The most obvious shortcoming that prevents policies déconfinement to address the question of how enlightened is that
Some studies show a low rate of contamination of the children
In the Italian town of Vò, where the epidemic of Covid-19 was highly virulent, the authorities have tested more than 80% of the population and found that of the 2.8% who were positive in the coronavirus, no child under 10 years of age had been detected contaminated. This was always the case when the tests were repeated two weeks later, and even that a number of children were living in families with infected persons.
Other studies in Iceland, Norway and South Korea also have found very low rates of children screened positive.
On the contrary, the United Kingdom, the results of tests on 10 000 people have shown no difference in contamination rate as a function of age. According to research conducted by a team led by Christian Drosten, German expert of the coronavirus, at the charite hospital in Berlin, no significant difference exists between age groups, including children.
Another important point, but that remains to be clarified, the children do not seem to be the main vectors of the entry of the virus into the family. A study from the University of Queensland has found that it is rare that homes are contaminated through their children.
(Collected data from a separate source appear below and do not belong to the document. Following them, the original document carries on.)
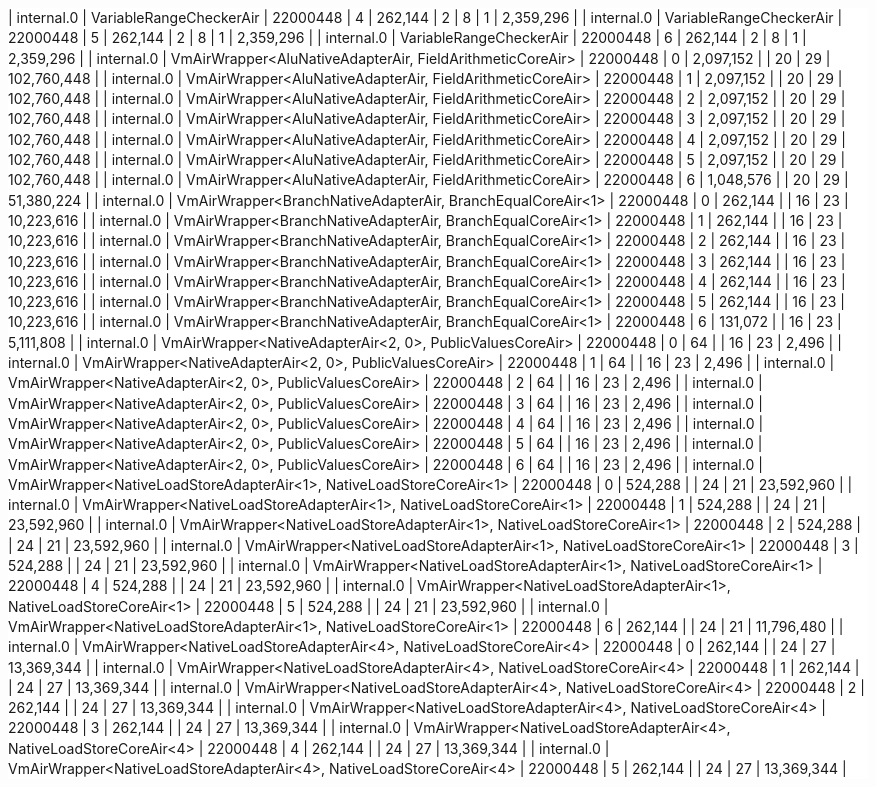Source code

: | internal.0 | VariableRangeCheckerAir | 22000448 | 4 | 262,144 | 2 | 8 | 1 | 2,359,296 | 
| internal.0 | VariableRangeCheckerAir | 22000448 | 5 | 262,144 | 2 | 8 | 1 | 2,359,296 | 
| internal.0 | VariableRangeCheckerAir | 22000448 | 6 | 262,144 | 2 | 8 | 1 | 2,359,296 | 
| internal.0 | VmAirWrapper<AluNativeAdapterAir, FieldArithmeticCoreAir> | 22000448 | 0 | 2,097,152 |  | 20 | 29 | 102,760,448 | 
| internal.0 | VmAirWrapper<AluNativeAdapterAir, FieldArithmeticCoreAir> | 22000448 | 1 | 2,097,152 |  | 20 | 29 | 102,760,448 | 
| internal.0 | VmAirWrapper<AluNativeAdapterAir, FieldArithmeticCoreAir> | 22000448 | 2 | 2,097,152 |  | 20 | 29 | 102,760,448 | 
| internal.0 | VmAirWrapper<AluNativeAdapterAir, FieldArithmeticCoreAir> | 22000448 | 3 | 2,097,152 |  | 20 | 29 | 102,760,448 | 
| internal.0 | VmAirWrapper<AluNativeAdapterAir, FieldArithmeticCoreAir> | 22000448 | 4 | 2,097,152 |  | 20 | 29 | 102,760,448 | 
| internal.0 | VmAirWrapper<AluNativeAdapterAir, FieldArithmeticCoreAir> | 22000448 | 5 | 2,097,152 |  | 20 | 29 | 102,760,448 | 
| internal.0 | VmAirWrapper<AluNativeAdapterAir, FieldArithmeticCoreAir> | 22000448 | 6 | 1,048,576 |  | 20 | 29 | 51,380,224 | 
| internal.0 | VmAirWrapper<BranchNativeAdapterAir, BranchEqualCoreAir<1> | 22000448 | 0 | 262,144 |  | 16 | 23 | 10,223,616 | 
| internal.0 | VmAirWrapper<BranchNativeAdapterAir, BranchEqualCoreAir<1> | 22000448 | 1 | 262,144 |  | 16 | 23 | 10,223,616 | 
| internal.0 | VmAirWrapper<BranchNativeAdapterAir, BranchEqualCoreAir<1> | 22000448 | 2 | 262,144 |  | 16 | 23 | 10,223,616 | 
| internal.0 | VmAirWrapper<BranchNativeAdapterAir, BranchEqualCoreAir<1> | 22000448 | 3 | 262,144 |  | 16 | 23 | 10,223,616 | 
| internal.0 | VmAirWrapper<BranchNativeAdapterAir, BranchEqualCoreAir<1> | 22000448 | 4 | 262,144 |  | 16 | 23 | 10,223,616 | 
| internal.0 | VmAirWrapper<BranchNativeAdapterAir, BranchEqualCoreAir<1> | 22000448 | 5 | 262,144 |  | 16 | 23 | 10,223,616 | 
| internal.0 | VmAirWrapper<BranchNativeAdapterAir, BranchEqualCoreAir<1> | 22000448 | 6 | 131,072 |  | 16 | 23 | 5,111,808 | 
| internal.0 | VmAirWrapper<NativeAdapterAir<2, 0>, PublicValuesCoreAir> | 22000448 | 0 | 64 |  | 16 | 23 | 2,496 | 
| internal.0 | VmAirWrapper<NativeAdapterAir<2, 0>, PublicValuesCoreAir> | 22000448 | 1 | 64 |  | 16 | 23 | 2,496 | 
| internal.0 | VmAirWrapper<NativeAdapterAir<2, 0>, PublicValuesCoreAir> | 22000448 | 2 | 64 |  | 16 | 23 | 2,496 | 
| internal.0 | VmAirWrapper<NativeAdapterAir<2, 0>, PublicValuesCoreAir> | 22000448 | 3 | 64 |  | 16 | 23 | 2,496 | 
| internal.0 | VmAirWrapper<NativeAdapterAir<2, 0>, PublicValuesCoreAir> | 22000448 | 4 | 64 |  | 16 | 23 | 2,496 | 
| internal.0 | VmAirWrapper<NativeAdapterAir<2, 0>, PublicValuesCoreAir> | 22000448 | 5 | 64 |  | 16 | 23 | 2,496 | 
| internal.0 | VmAirWrapper<NativeAdapterAir<2, 0>, PublicValuesCoreAir> | 22000448 | 6 | 64 |  | 16 | 23 | 2,496 | 
| internal.0 | VmAirWrapper<NativeLoadStoreAdapterAir<1>, NativeLoadStoreCoreAir<1> | 22000448 | 0 | 524,288 |  | 24 | 21 | 23,592,960 | 
| internal.0 | VmAirWrapper<NativeLoadStoreAdapterAir<1>, NativeLoadStoreCoreAir<1> | 22000448 | 1 | 524,288 |  | 24 | 21 | 23,592,960 | 
| internal.0 | VmAirWrapper<NativeLoadStoreAdapterAir<1>, NativeLoadStoreCoreAir<1> | 22000448 | 2 | 524,288 |  | 24 | 21 | 23,592,960 | 
| internal.0 | VmAirWrapper<NativeLoadStoreAdapterAir<1>, NativeLoadStoreCoreAir<1> | 22000448 | 3 | 524,288 |  | 24 | 21 | 23,592,960 | 
| internal.0 | VmAirWrapper<NativeLoadStoreAdapterAir<1>, NativeLoadStoreCoreAir<1> | 22000448 | 4 | 524,288 |  | 24 | 21 | 23,592,960 | 
| internal.0 | VmAirWrapper<NativeLoadStoreAdapterAir<1>, NativeLoadStoreCoreAir<1> | 22000448 | 5 | 524,288 |  | 24 | 21 | 23,592,960 | 
| internal.0 | VmAirWrapper<NativeLoadStoreAdapterAir<1>, NativeLoadStoreCoreAir<1> | 22000448 | 6 | 262,144 |  | 24 | 21 | 11,796,480 | 
| internal.0 | VmAirWrapper<NativeLoadStoreAdapterAir<4>, NativeLoadStoreCoreAir<4> | 22000448 | 0 | 262,144 |  | 24 | 27 | 13,369,344 | 
| internal.0 | VmAirWrapper<NativeLoadStoreAdapterAir<4>, NativeLoadStoreCoreAir<4> | 22000448 | 1 | 262,144 |  | 24 | 27 | 13,369,344 | 
| internal.0 | VmAirWrapper<NativeLoadStoreAdapterAir<4>, NativeLoadStoreCoreAir<4> | 22000448 | 2 | 262,144 |  | 24 | 27 | 13,369,344 | 
| internal.0 | VmAirWrapper<NativeLoadStoreAdapterAir<4>, NativeLoadStoreCoreAir<4> | 22000448 | 3 | 262,144 |  | 24 | 27 | 13,369,344 | 
| internal.0 | VmAirWrapper<NativeLoadStoreAdapterAir<4>, NativeLoadStoreCoreAir<4> | 22000448 | 4 | 262,144 |  | 24 | 27 | 13,369,344 | 
| internal.0 | VmAirWrapper<NativeLoadStoreAdapterAir<4>, NativeLoadStoreCoreAir<4> | 22000448 | 5 | 262,144 |  | 24 | 27 | 13,369,344 |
The collateral damage of the opening or closing of schools
The children are therefore likely to be less prone to contamination and transmission, but not the adults who work with children. As in the other sectors of activity, the risk of contamination linked to the recovery in activity is mainly due to the displacement of the adults involved, who have the school as a place of work.
The closure of the schools was poorly experienced by the national Education ministry and its officials, who have estimated the containment as a “great risk” of inequalities between families with the opportunity to do the class at home and the other. Between 5% and 8% of students were “lost” by their teachers, who were not able to join them to ensure the “educational continuity”. Some teachers have sought ways to help families without a computer or printer, delivering homework print, or reading the exercises by telephone.
In most countries, schools have been the first to close, before the confinement, and the last to reopen, in order not to expose children. Why France has it been so pressed to find “the way to school”? Some teachers express doubts about the reopening of the school as a way to prevent stall because the most vulnerable cases are in permanent risk of dropping out, and are precisely those that could prevent the resumption of classes, which is not mandatory.